DOCUMENT SECTION: Begin
Criminal Defense Attorney
Unfortunately, I do not practice law in the state of Georgia. Based upon my experience in the state of CA, the majority of background checks are based upon the Department of Justice database and show felony and misdemeanor convictions only. If you were found "not guilty", you were essentially not convicted of any crime and thus that particular case should not show up on a background check. However, some background checks indicate "arrests" in addition to misdemeanor and felony convictions. Therefore, it is critical to determine what exactly the background check is showing. Meaning, is it showing a conviction for a crime, the filing of a charge for a crime, or is it showing an arrest.
To begin your research, you might want to request a recent background check to determine what exactly is coming up on your criminal history. Then, it would serve you best to contact a criminal attorney in your area to look into the matter, and ultimately see if there is anything that can be done to clear this up. There may be several explanations such as clerical error, identity theft, or may be more specific to the laws within the state of Georgia.
DISCLAIMER: This does not consitute legal advice, but is merely a discussion based upon general legal principles.
Personal Injury Lawyer
Typically, charges stay on your record, even if you are ultimately not convicted of them (though it might be a good idea to contact an attorney who specializes in pardons and expungements to get a second opinion). One thing you can do is contact the Court or the District Attorney's office and request a copy of the Order dismissing the charges against you. Presenting that to your prospective employers may help.
DOCUMENT SECTION: End
INPUT DATA: Begin
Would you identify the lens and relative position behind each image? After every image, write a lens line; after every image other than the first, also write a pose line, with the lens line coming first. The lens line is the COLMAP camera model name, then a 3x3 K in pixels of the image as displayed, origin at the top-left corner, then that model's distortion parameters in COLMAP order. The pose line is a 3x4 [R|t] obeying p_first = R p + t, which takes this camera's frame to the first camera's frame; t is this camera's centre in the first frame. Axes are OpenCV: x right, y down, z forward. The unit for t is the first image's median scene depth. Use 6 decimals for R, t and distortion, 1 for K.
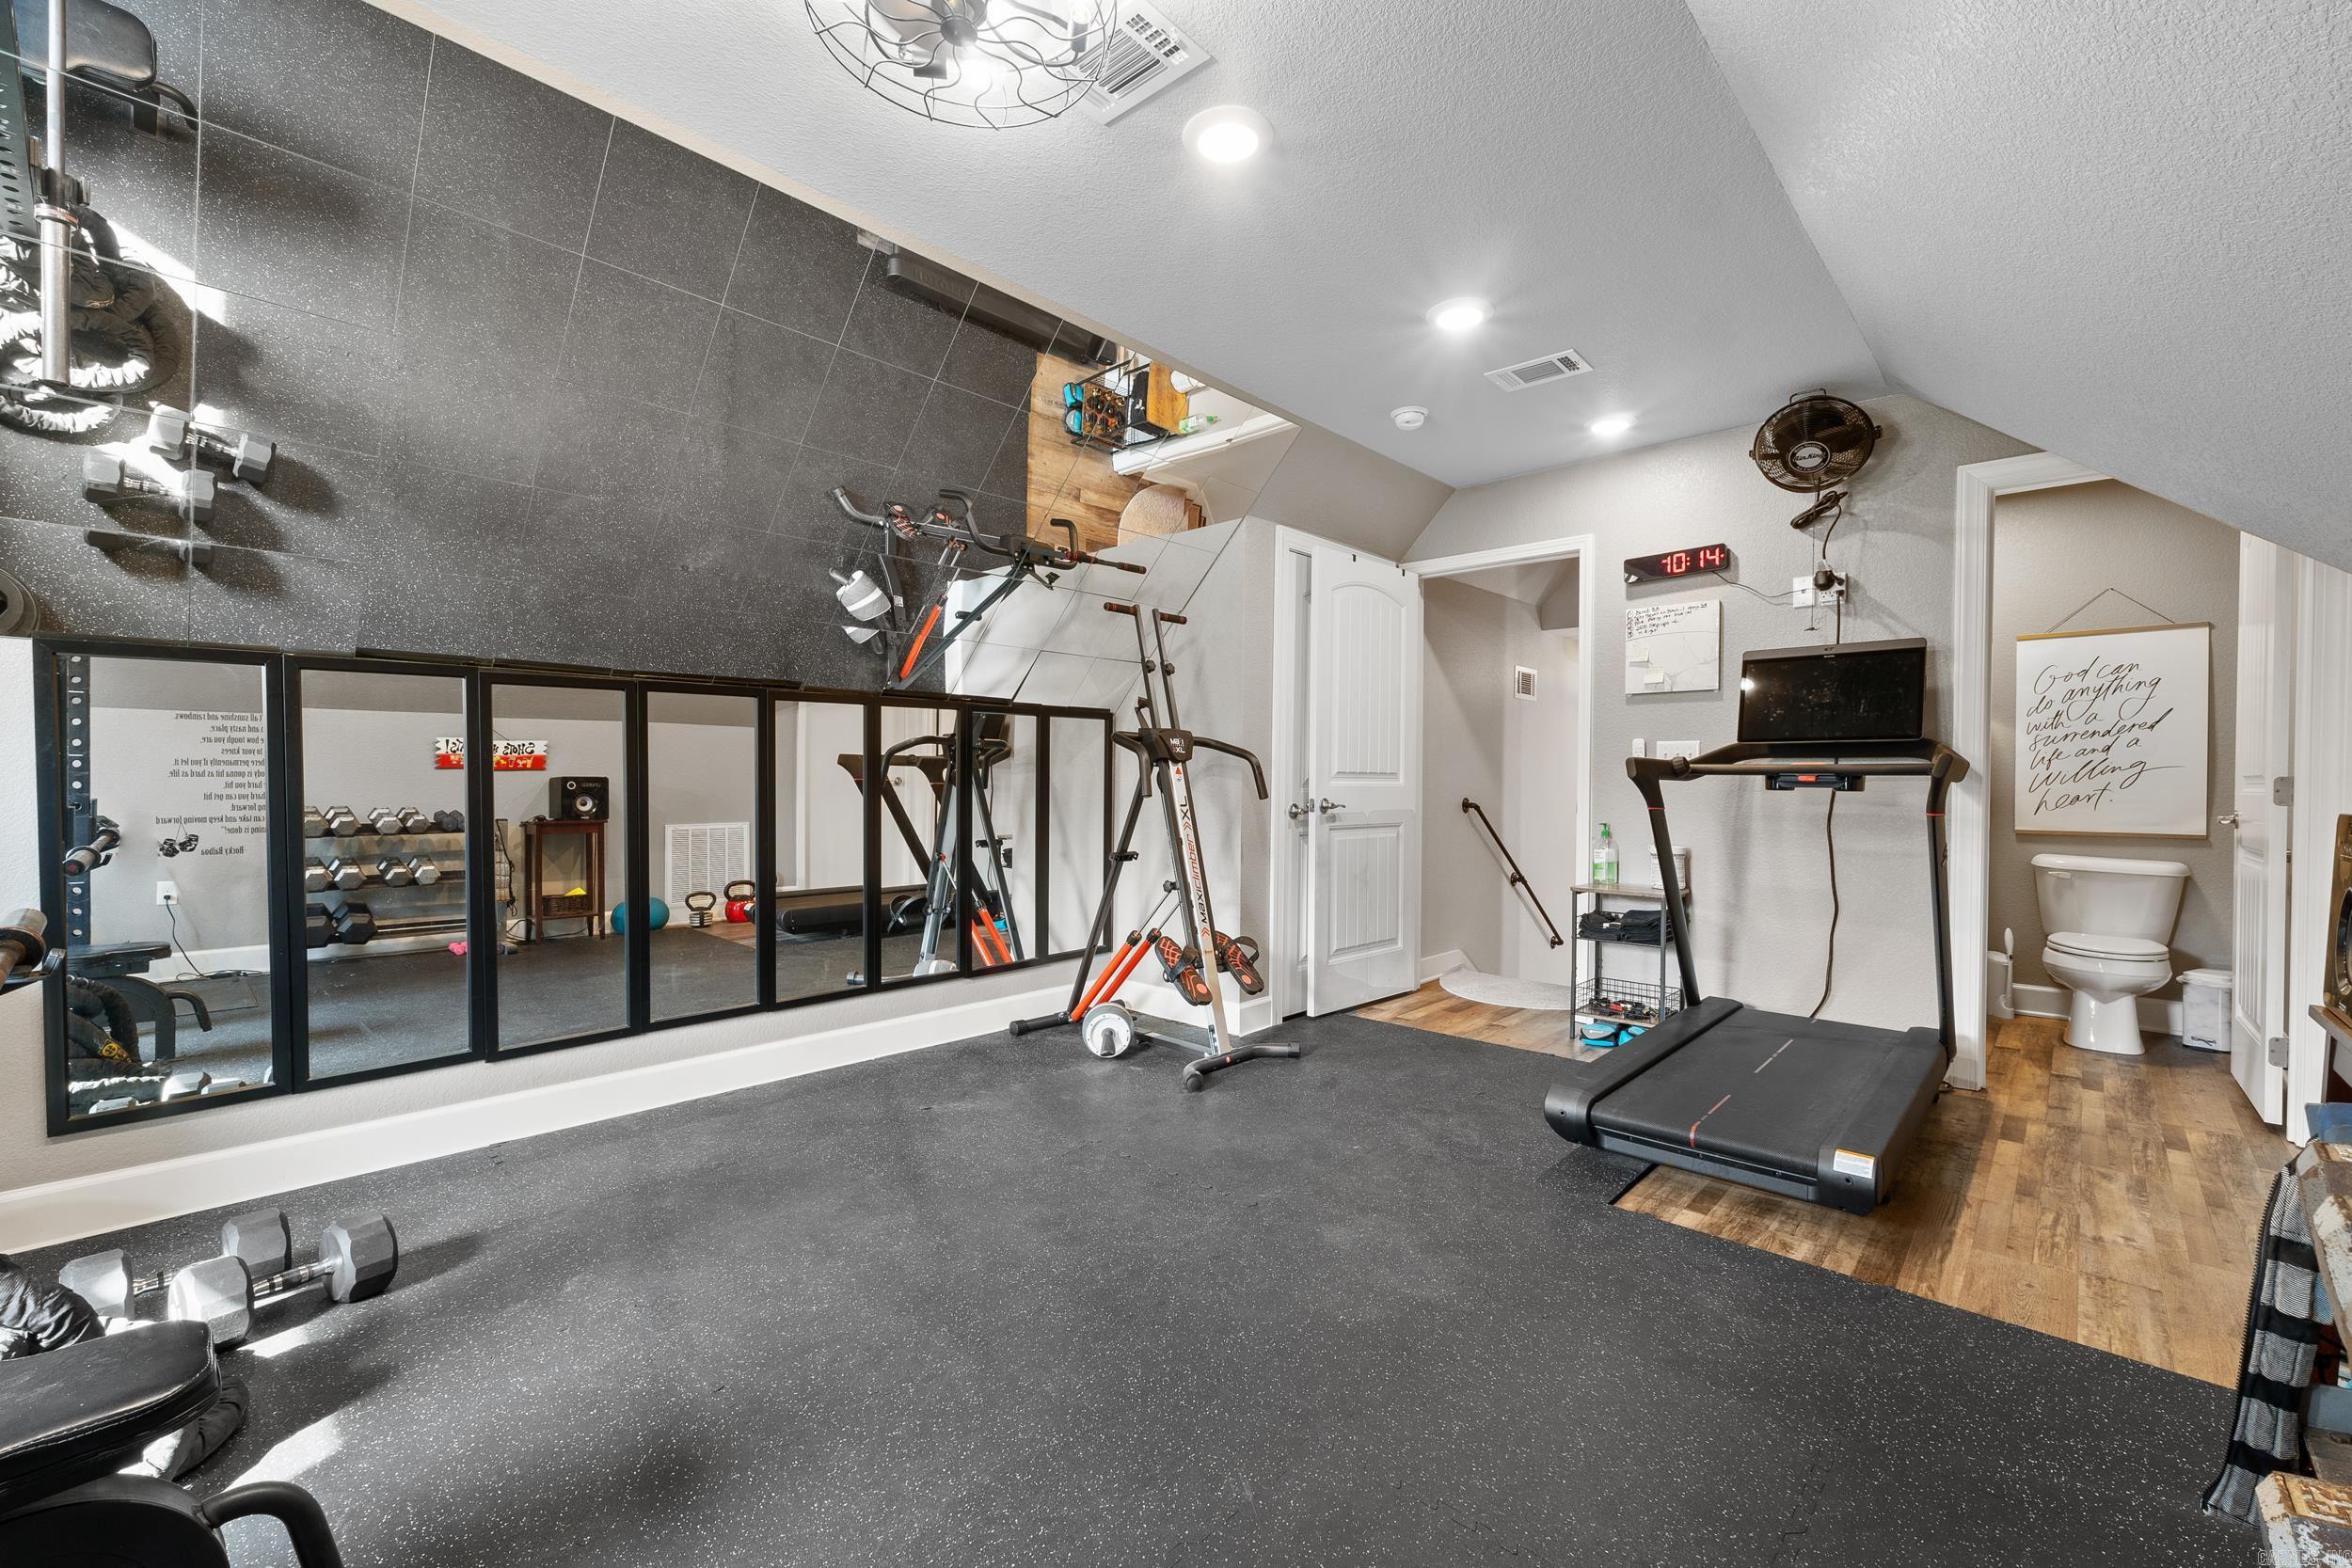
lens RADIAL K [[991.8, 0, 1159.9], [0, 991.8, 786.5], [0, 0, 1]] dist [0.001347, -0.001077]
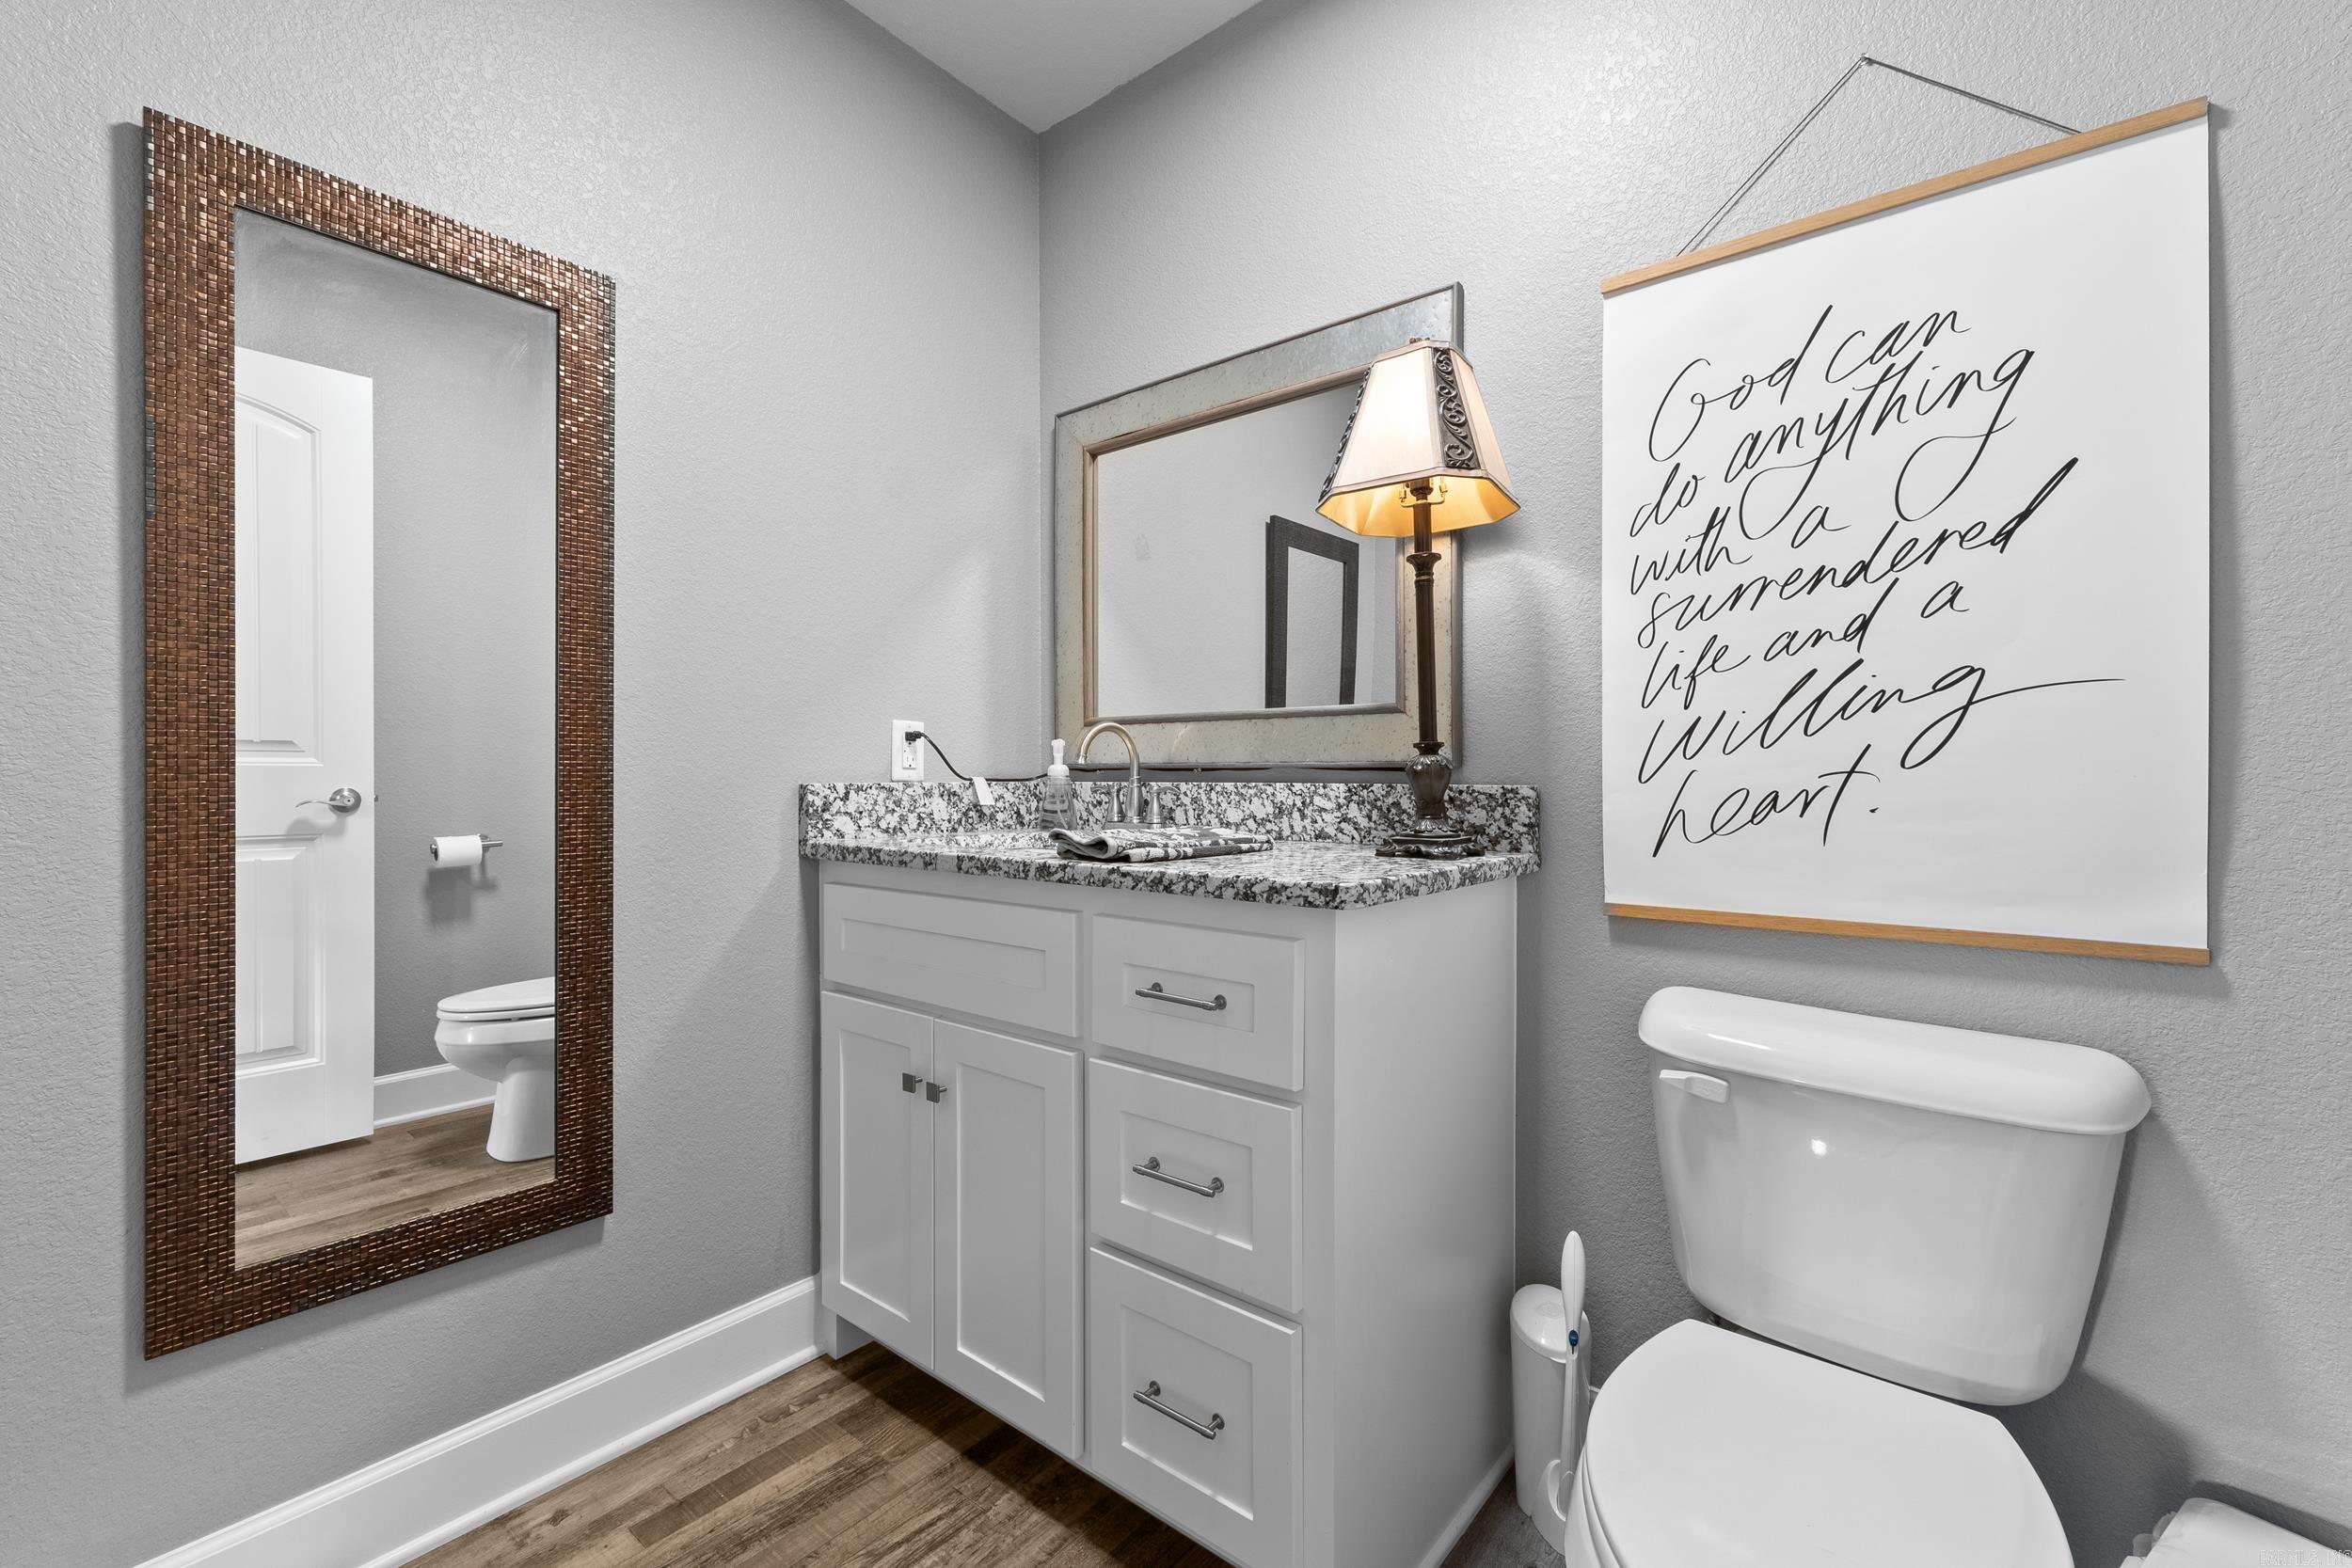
lens RADIAL K [[991.8, 0, 1186.2], [0, 991.8, 779.0], [0, 0, 1]] dist [0.001347, -0.001077]
pose [[0.997876, -0.004543, 0.064977, 0.724034], [0.004977, 0.999966, -0.006525, 0.005907], [-0.064945, 0.006835, 0.997865, 0.710309]]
INPUT DATA: End
■ **TO DO**
(a) Duplicate everything in the background-check passage from "To begin your" down to "within the state of Georgia.", word for word.
(b) Set down every line of the records verbatim, but leave the pictures out.
The background-check passage and the records have no connection to each other.

■ **SOLUTIONS TO THE EXERCISE**
(a)
To begin your research, you might want to request a recent background check to determine what exactly is coming up on your criminal history. Then, it would serve you best to contact a criminal attorney in your area to look into the matter, and ultimately see if there is anything that can be done to clear this up. There may be several explanations such as clerical error, identity theft, or may be more specific to the laws within the state of Georgia.

(b)
Would you identify the lens and relative position behind each image? After every image, write a lens line; after every image other than the first, also write a pose line, with the lens line coming first. The lens line is the COLMAP camera model name, then a 3x3 K in pixels of the image as displayed, origin at the top-left corner, then that model's distortion parameters in COLMAP order. The pose line is a 3x4 [R|t] obeying p_first = R p + t, which takes this camera's frame to the first camera's frame; t is this camera's centre in the first frame. Axes are OpenCV: x right, y down, z forward. The unit for t is the first image's median scene depth. Use 6 decimals for R, t and distortion, 1 for K.
lens RADIAL K [[991.8, 0, 1159.9], [0, 991.8, 786.5], [0, 0, 1]] dist [0.001347, -0.001077]
lens RADIAL K [[991.8, 0, 1186.2], [0, 991.8, 779.0], [0, 0, 1]] dist [0.001347, -0.001077]
pose [[0.997876, -0.004543, 0.064977, 0.724034], [0.004977, 0.999966, -0.006525, 0.005907], [-0.064945, 0.006835, 0.997865, 0.710309]]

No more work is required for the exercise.